Wie wir hier feststellen konnten, ist die Evakuierung unserer Ortschaft nicht restlos gelungen. Nur der Zwangsandrohung war es zu verdanken, daß die Evakuierung überhaupt in diesem Ausmass durchzuführen war1.

Am 20. Januar abends wurden wir in Güterwaggons verladen und fuhren über Strass-Somerein nach Korneuburg (Niederösterreich). Wir waren etwa 600 Personen und wurden in größeren Bauten untergebracht. Nach 10 Wochen wurde ein Teil unseres Transportes auf einem Schiff über Stein bis Passau gebracht, wo wir dann auseinandergingen. Der zweite Teil unseres in Korneuburg angekommenen Transportes kam in das Lager Stockerau und erlebte hier das Kriegsende.
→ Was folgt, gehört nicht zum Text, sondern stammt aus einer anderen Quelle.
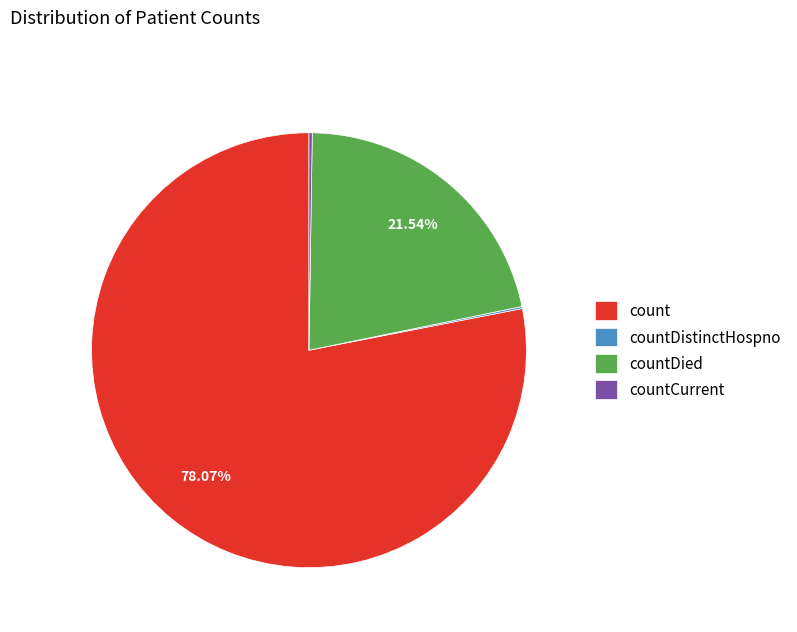

Which slice is the largest?

count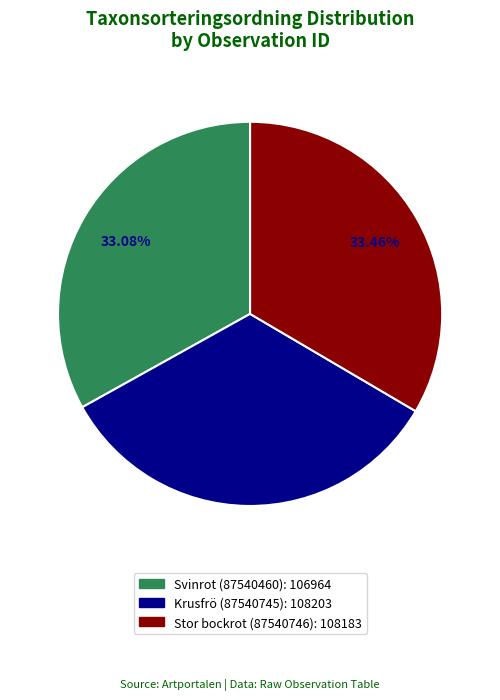

Combined, do Stor bockrot (87540746) and Svinrot (87540460) account for over 50%?

Yes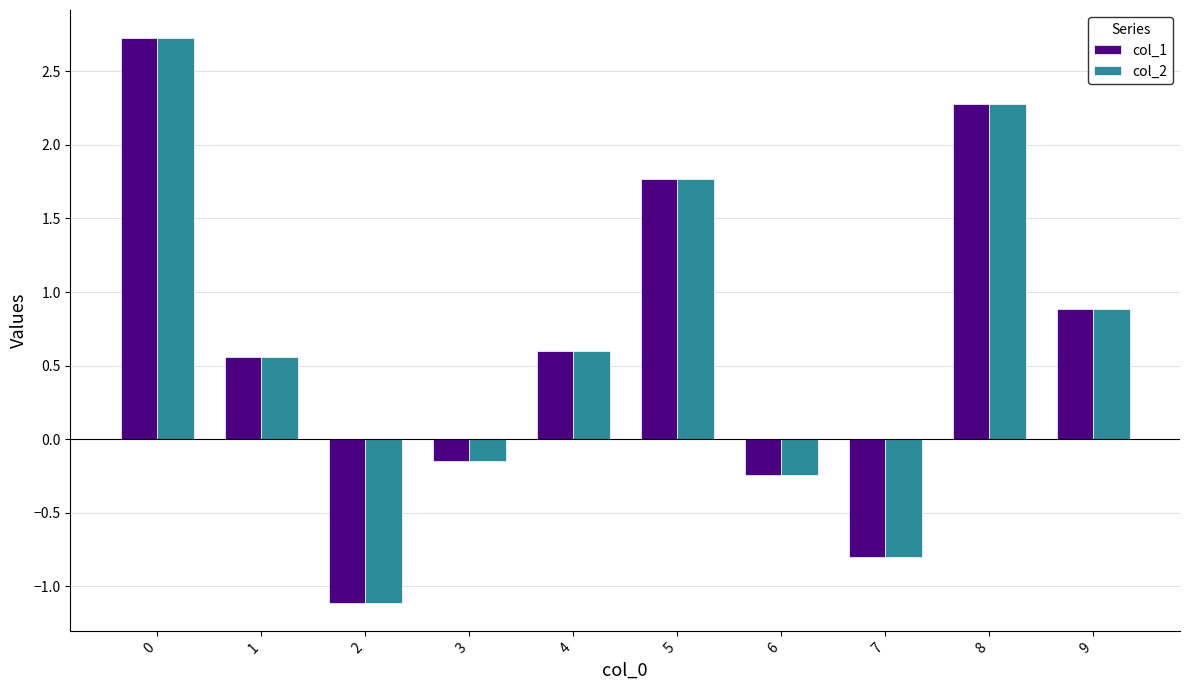

What is the difference between the col_2 values at 0 and 1?

2.2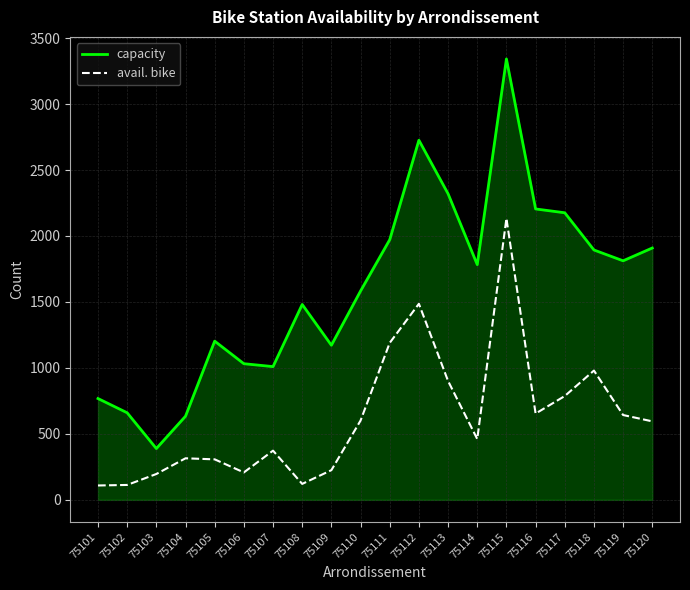

True or false: capacity and avail. bike cross at least once.

False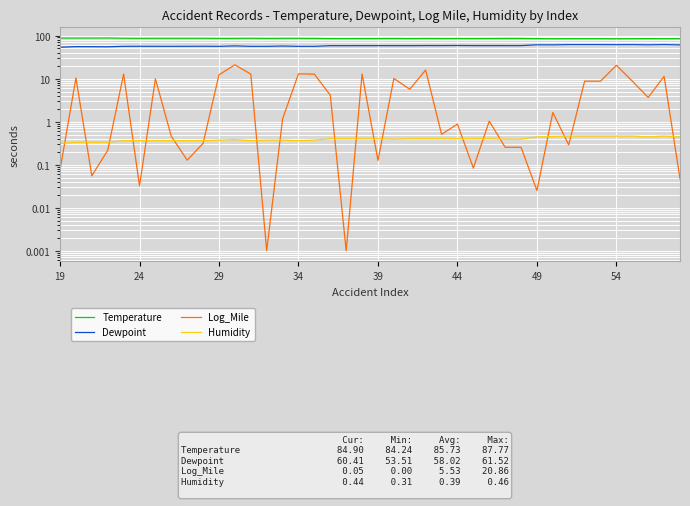

Between 18 and 54, which is larger?

54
Rosina Kaipach, Icka Rieger u. a. kehrten nach Kriegsende mit Johann Fischer wieder nach Ungarn zurück. Sie wurden aber 1947 wieder ausgewiesen. Man erzählt, daß zur Zeit nur noch etwa 30 bis 50 Deutsche gegenüber 850 Deutschen vor dem Kriege in Sumur ihr Leben fristen.